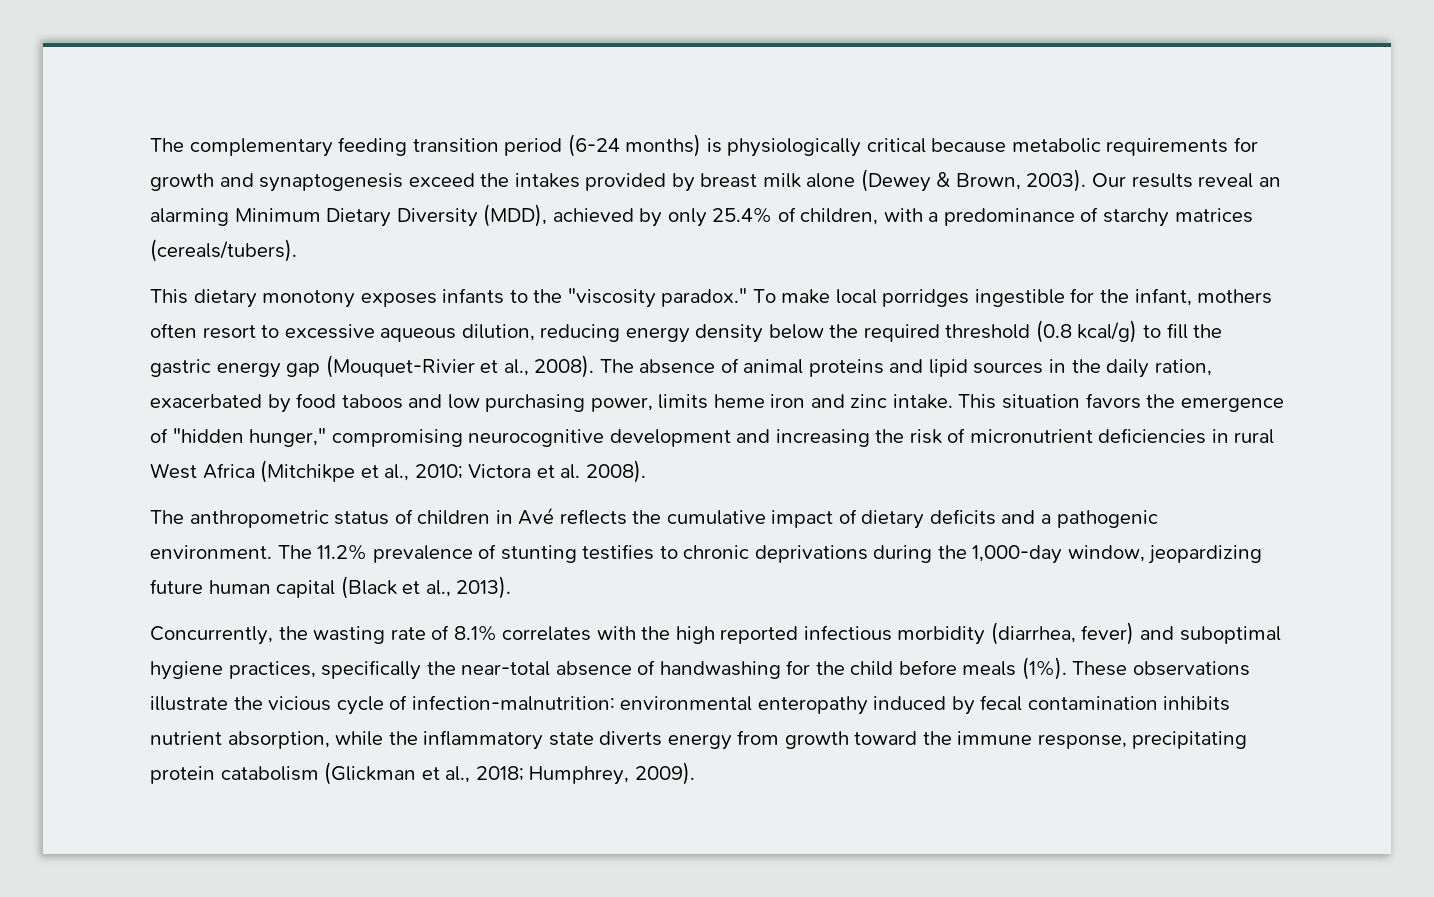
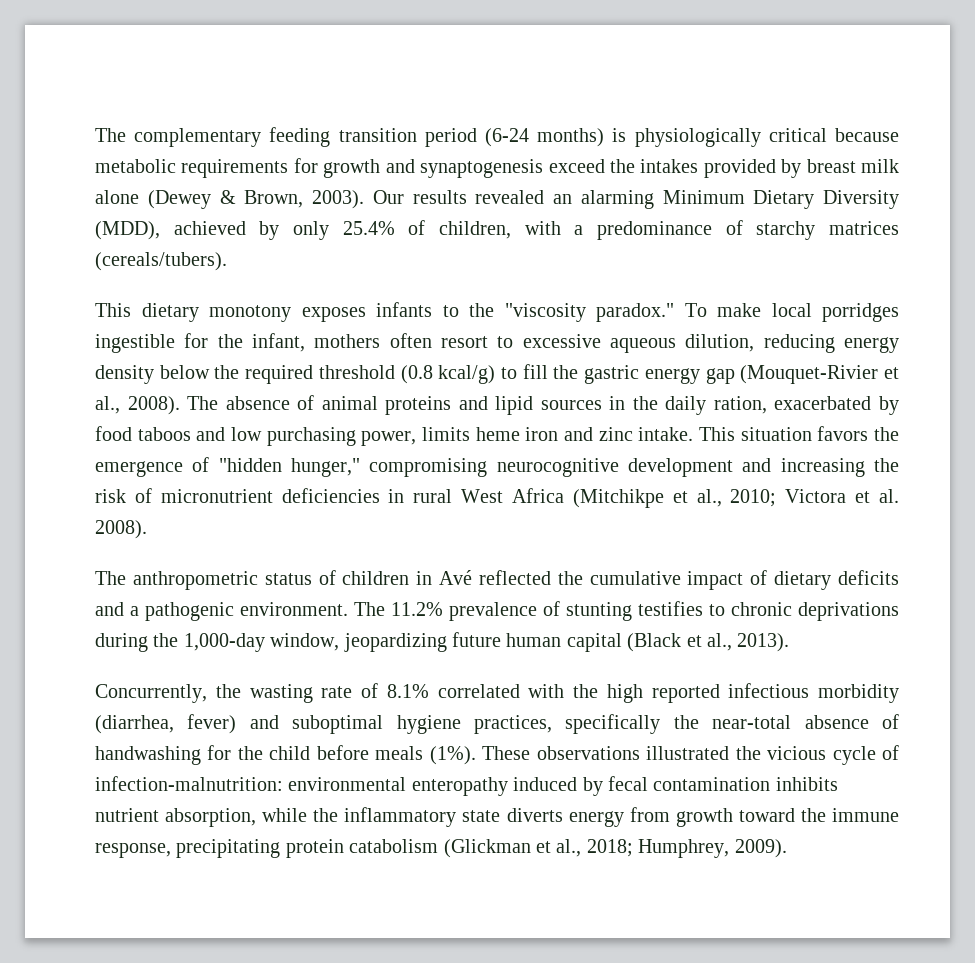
[1198,173,1254,188] reveal -> [475,190,545,204] revealed
[559,509,627,525] reflects -> [478,570,551,585] reflected
[502,626,592,641] correlates -> [437,684,520,698] correlated
[150,696,228,711] illustrate -> [646,746,730,760] illustrated

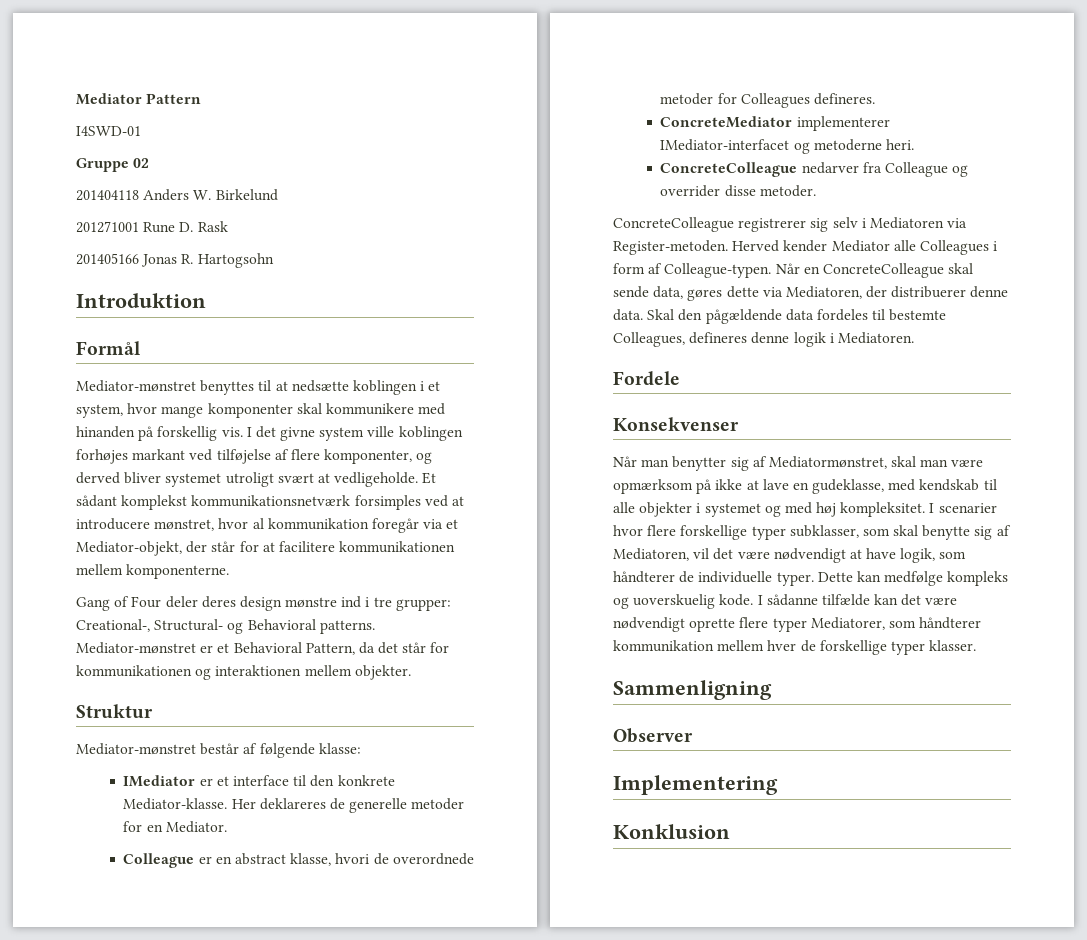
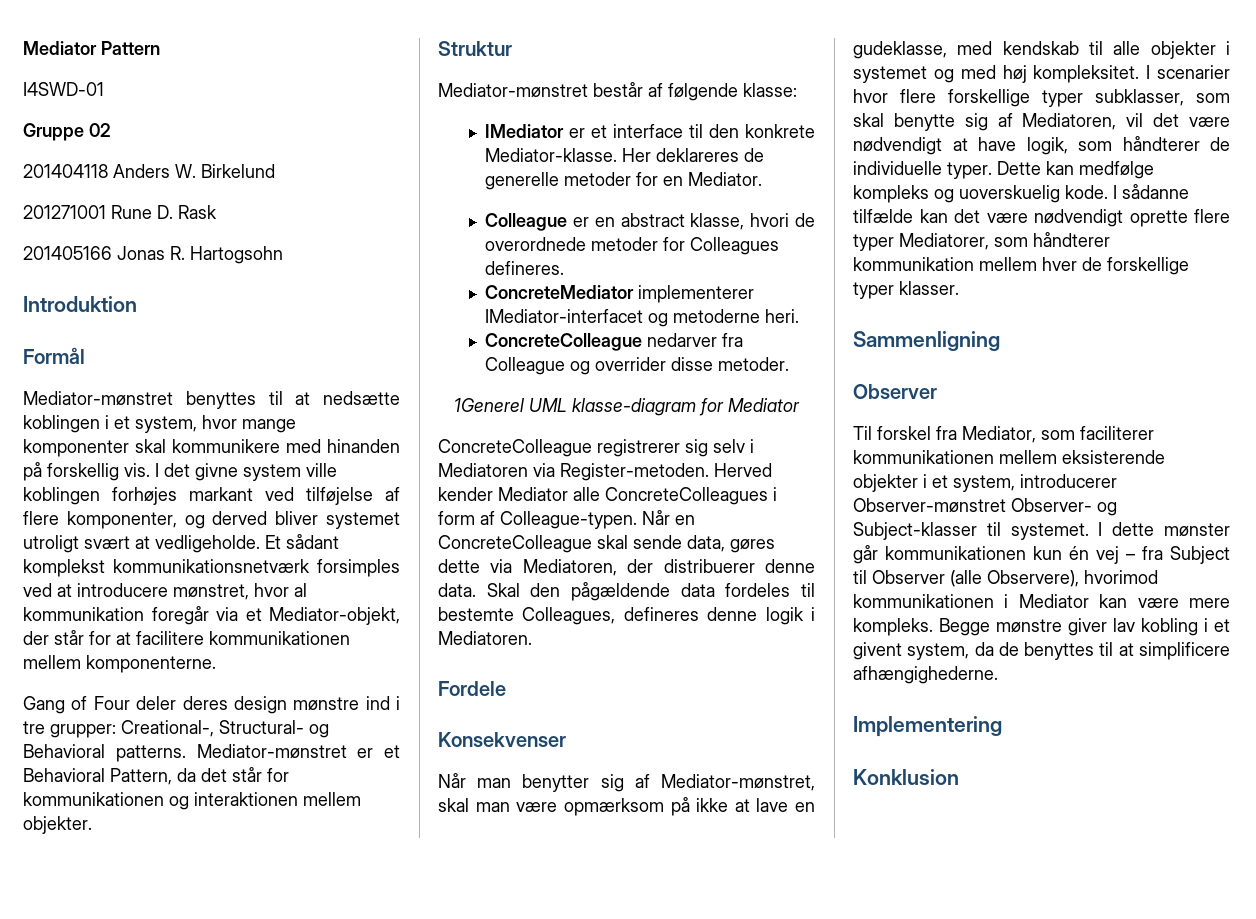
(816, 191) none -> [454,398,800,416] // 1Generel UML klasse-diagram for Mediator
[919,240,989,255] Colleagues -> [605,487,768,505] ConcreteColleagues
[768,456,887,469] Mediatormønstret, -> [661,774,815,791] Mediator-mønstret,
(693, 735) none -> [853,426,1154,443] [853,450,1165,464] [853,474,1117,492] [853,498,1117,516] [853,522,1230,540] [853,545,1230,564] [853,570,1158,587] [853,594,1230,608] [853,618,1230,636] [853,642,1230,660] [853,666,998,684] // Til forskel fra Mediator, som faciliterer kommunikationen mellem eksisterende objekter i et system, introducerer Observer-mønstret Observer- og Subject-klasser til systemet. I dette mønster går kommunikationen kun én vej – fra Subject til Observer (alle Observere), hvorimod kommunikationen i Mediator kan være mere kompleks. Begge mønstre giver lav kobling i et givent system, da de benyttes til at simplificere afhængighederne.

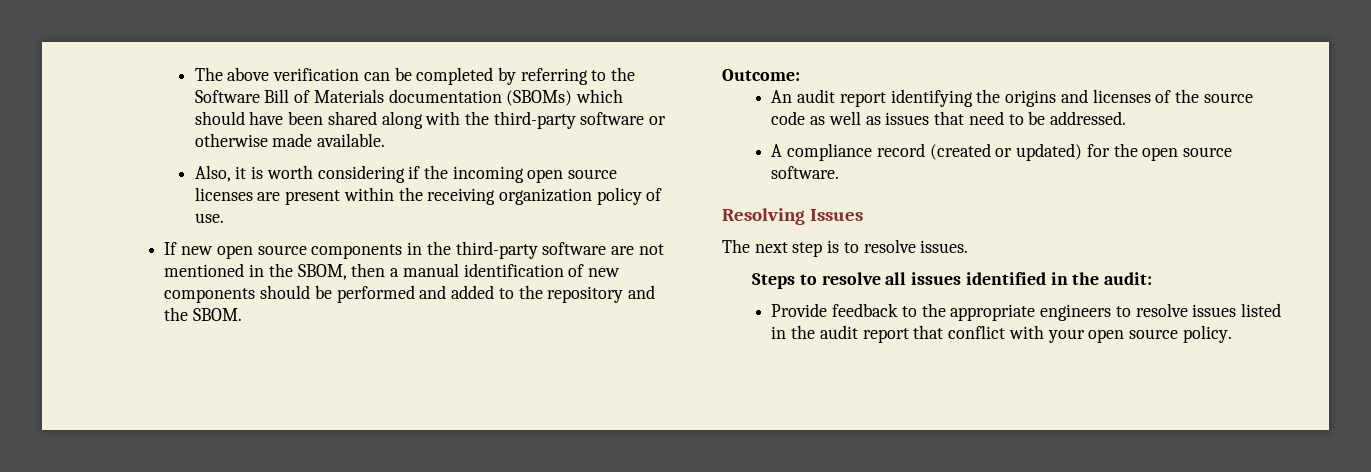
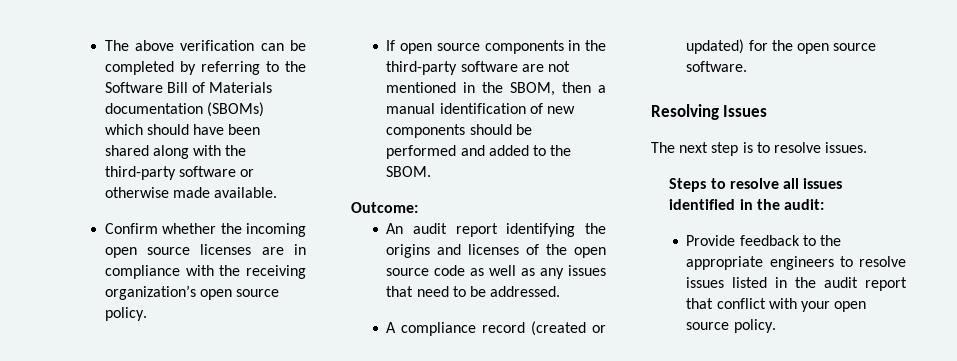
[194,165,421,183] Also, it is worth considering if -> [104,223,217,234] Confirm whether
[285,187,663,205] [194,213,224,223] present within the receiving organization policy of use. -> [294,244,306,255] [104,265,306,279] [104,285,280,300] [104,307,147,321] in compliance with the receiving organization’s open source policy.
[181,246,214,255] new -> (396, 45) none
[547,285,655,303] [164,307,189,321] repository and the -> (572, 150) none
(1199, 96) none -> [574,247,606,258] open
(881, 120) none -> [540,268,565,279] any

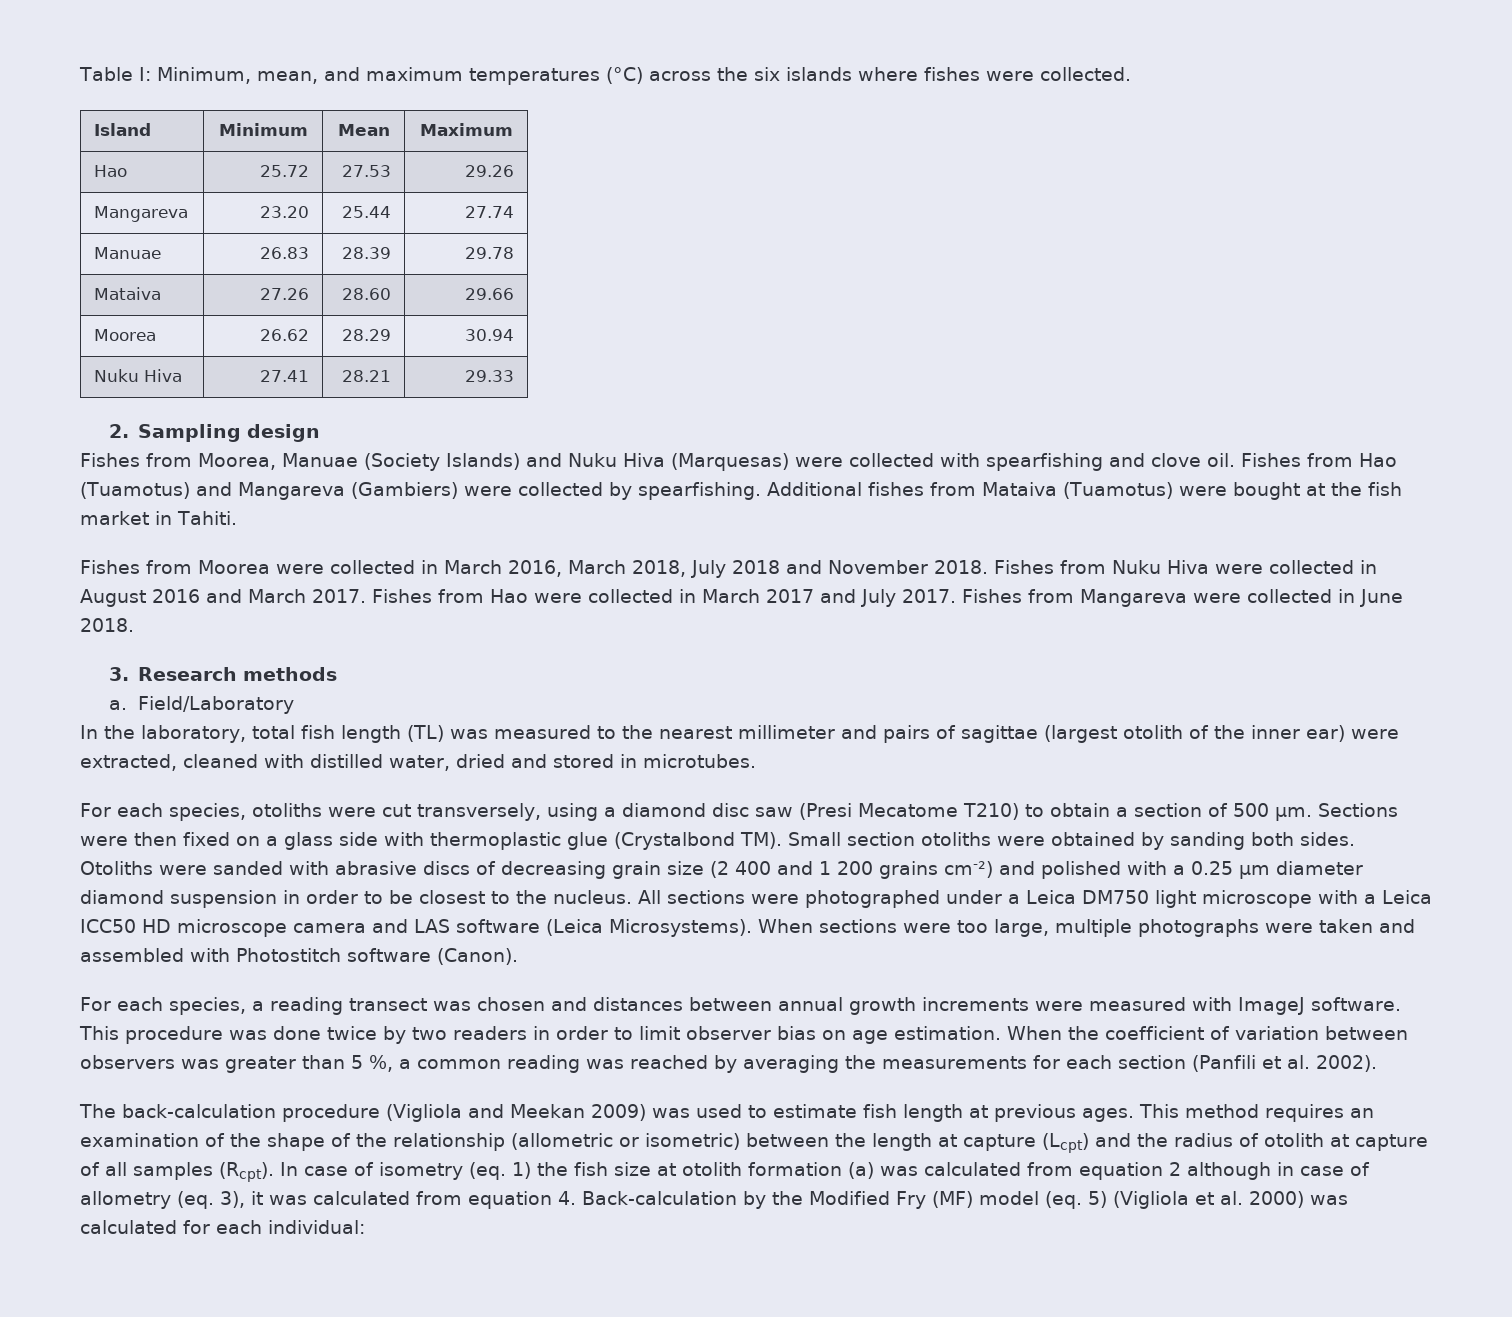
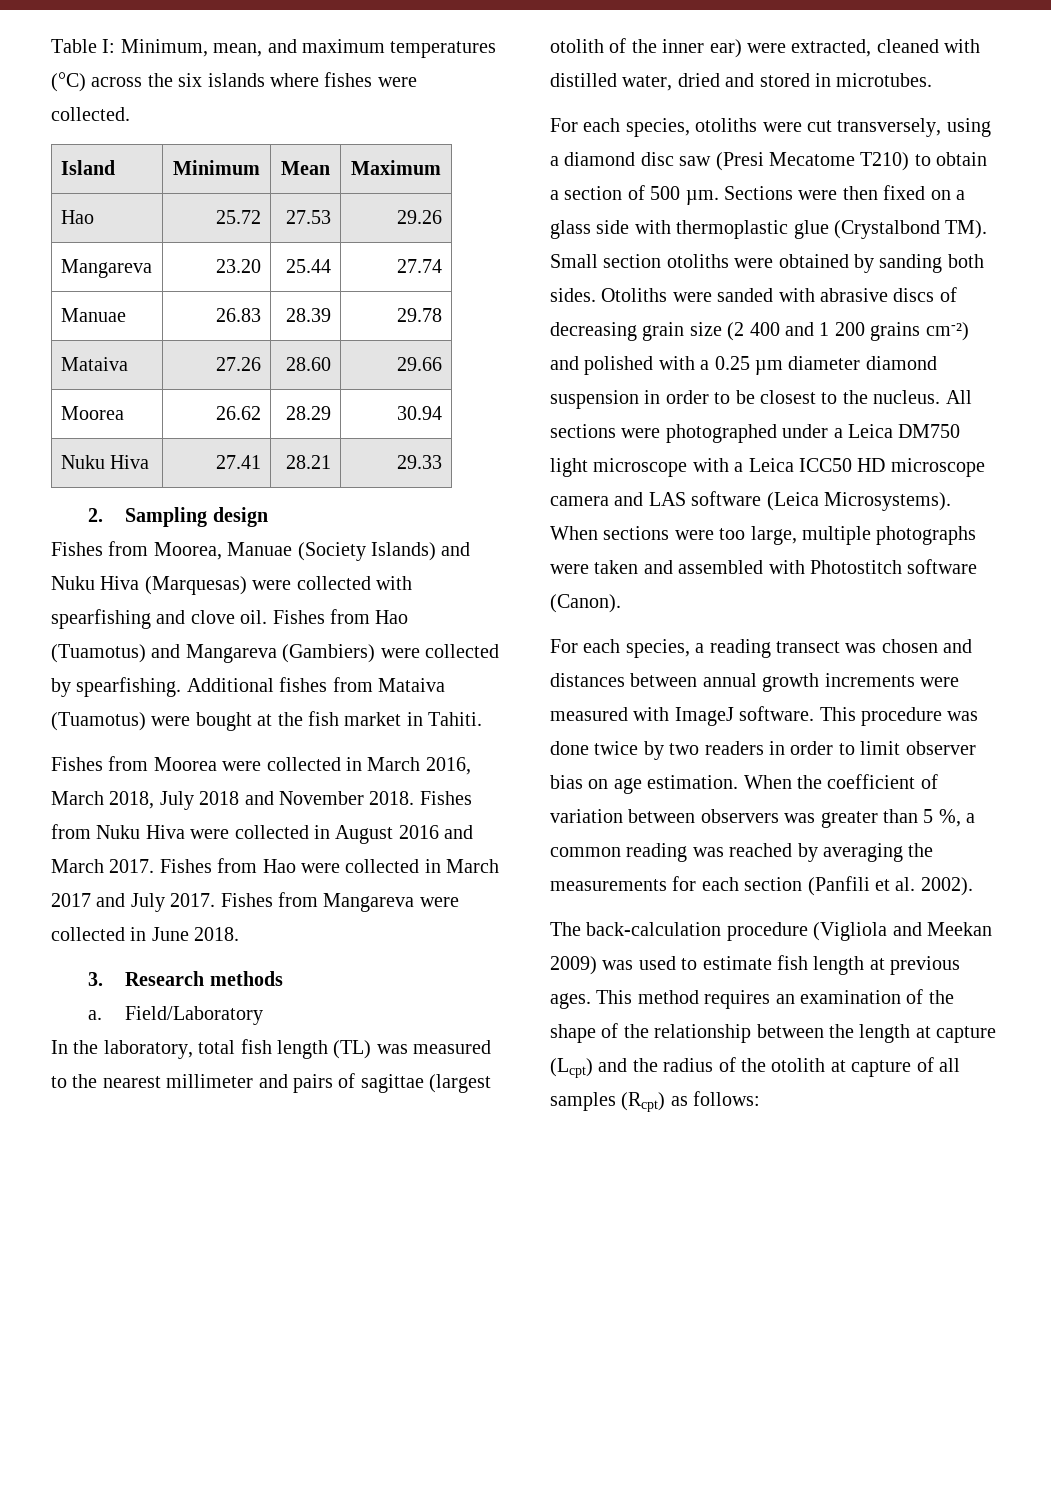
[511,1133,740,1150] (allometric or isometric) -> (752, 1033) none
(1259, 1140) none -> [741,1058,766,1072] the
[219,1162,1370,1182] [80,1191,1348,1209] [80,1220,365,1234] (Rcpt). In case of isometry (eq. 1) the fish size at otolith formation (a) was calculated from equation 2 although in case of allometry (eq. 3), it was calculated from equation 4. Back-calculation by the Modified Fry (MF) model (eq. 5) (Vigliola et al. 2000) was calculated for each individual: -> [621,1091,761,1112] (Rcpt) as follows:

:: Work instructions ::
Which of the lines above hold the string "open"? Pick each of them out.

:: Reply ::
[285,187,663,205] [194,213,224,223] present within the receiving organization policy of use. -> [294,244,306,255] [104,265,306,279] [104,285,280,300] [104,307,147,321] in compliance with the receiving organization’s open source policy.
(1199, 96) none -> [574,247,606,258] open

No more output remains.